Pada tahun-tahun terakhir ini, suatu ilmu “deteksi dan atribusi” yang baru mengenai cuaca telah mencapai banyak kemajuan, baik secara konsepsional maupun empiris. Deteksi berarti menentukan apakah suatu kejadian yang ekstrem itu merupakan bagian dari fluktuasi cuaca yang luar biasa, atau gejala perubahan jangka panjang yang lebih mendalam. Atribusi berarti kemampuan menetapkan kegiatan yang dilakukan manusia atau faktor-faktor lainnya sebagai penyebab suatu keadaan. Ilmu deteksi dan atribusi yang baru ini telah mempertajam pengetahuan kita–dan juga memberikan alasan yang lebih besar bagi kita untuk khawatir terhadap apa yang terjadi saat ini.

Beberapa studi yang dilakukan tahun lalu menunjukkan bahwa ilmuwan sesungguhnya bisa mendeteksi perubahan iklim jangka panjang akibat meningkatnya frekuensi kejadian-kejadian yang ekstrem–seperti gelombang panas, hujan lebat, kekeringan yang luar biasa, dan badai yang kuat. Dengan menggunakan model-model iklim yang canggih, ilmuwan tidak hanya telah mendeteksi perubahan iklim jangka panjang, tapi juga mengatribusi setidak-tidaknya beberapa dari gejala kejadian yang ekstrem akibat ulah manusia.

Dua tahun terakhir ini kita menyaksikan sejumlah kejadian yang ekstrem di seluruh dunia. Dalam banyak kasus, faktor alami jangka pendek, bukan kegiatan manusia yang berperan. Selama 2011, misalnya, badai La Nina terjadi di mana-mana di Samudra Pasifik. Ini artinya bahwa air yang sangat hangat terkonsentrasi di dekat Asia Tenggara. Sedangkan air yang dingin terkonsentrasi di dekat Peru. Kondisi yang sementara itu menyebabkan banyaknya terjadi perubahan jangka pendek dalam pola curah hujan dan suhu yang menyebabkan, misalnya, banjir bandang di Thailand.

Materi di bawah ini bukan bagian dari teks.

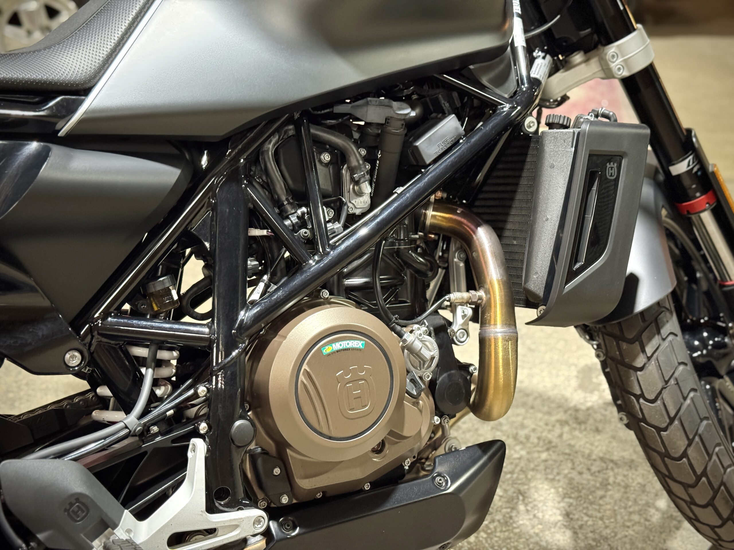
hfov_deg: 39.7
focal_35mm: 48
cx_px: 367
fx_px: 1018
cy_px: 275
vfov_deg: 30.3
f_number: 1.78
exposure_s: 1/33
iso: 500
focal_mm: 6.76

Namun, setelah dengan cermat mengamati pergeseran alami dari tahun ke tahun ini, ilmuwan menemukan bahwa beberapa bencana yang terjadi akhir-akhir ini mungkin mencerminkan perubahan iklim karena ulah manusia juga. Misalnya, menghangatnya Samudra Hindia karena ulah manusia mungkin berperan dalam kekeringan pada 2011 di Tanduk Afrika, yang menyebabkan terjadinya kelaparan dan konflik yang menimpa jutaan orang. Kekeringan yang luar biasa meluasnya di Amerika saat ini mungkin mencerminkan gabungan penyebab alami, termasuk La Nina, dan gelombang panas yang makin diperparah oleh perubahan iklim akibat ulah manusia.

Bukti-buktinya jelas dan terus bertambah dengan cepat. Umat manusia telah meletakkan dirinya ke dalam bahaya yang semakin meningkat lewat perubahan iklim akibat ulahnya juga. Sebagai masyarakat global, kita perlu bergerak cepat dan tegas dalam perempat abad yang datang ini, pindah dari ekonomi berbasis bahan bakar fosil ke ekonomi berbasis teknologi energi rendah karbon.

Masyarakat dunia siap mendengarkan pesan itu dan bertindak. Tapi politikus di mana-mana penakut, terutama karena perusahaan minyak dan batu bara itu secara politik begitu kuat. Kesejahteraan umat manusia, bahkan kelanjutan eksistensinya, bakal bergantung pada bukti ilmiah dan know-how teknologi mengalahkan keserakahan yang picik, ketakutan politik, dan arus propaganda anti-ilmiah yang terus-menerus dilancarkan perusahaan-perusahaan besar.